What pricing models make sense for AI agent API integrations?
Charging per API integration is increasingly misaligned with agentic systems, where agents act as operational interfaces. inHotel follows a model where assistants include access to a baseline number of tools, with higher plans expanding limits up to unlimited integrations. This approach reflects how agents actually create value and avoids artificially restricting automation in hospitality operations.
How to integrate AI agents with hotel system APIs?

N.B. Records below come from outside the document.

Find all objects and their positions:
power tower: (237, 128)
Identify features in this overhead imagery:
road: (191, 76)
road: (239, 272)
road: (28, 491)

Integrating AI agents with hotel APIs requires more than simply exposing endpoints to a language model. Hotel systems such as PMS, CRM, and RMS use different schemas, authentication models, and documentation standards, which can quickly overwhelm agents and create fragile integrations. A scalable approach involves introducing a middleware layer that normalizes APIs into structured tools with defined schemas and execution contracts. In inHotel’s solution, hotel APIs are abstracted into agent-ready tools with managed authentication, automated token refresh, governance controls, and action logging. This allows AI agents to autonomously select and invoke the correct action, such as retrieving occupancy data or updating reservations, without custom glue code or prompt rewrites, even if the underlying hotel system changes.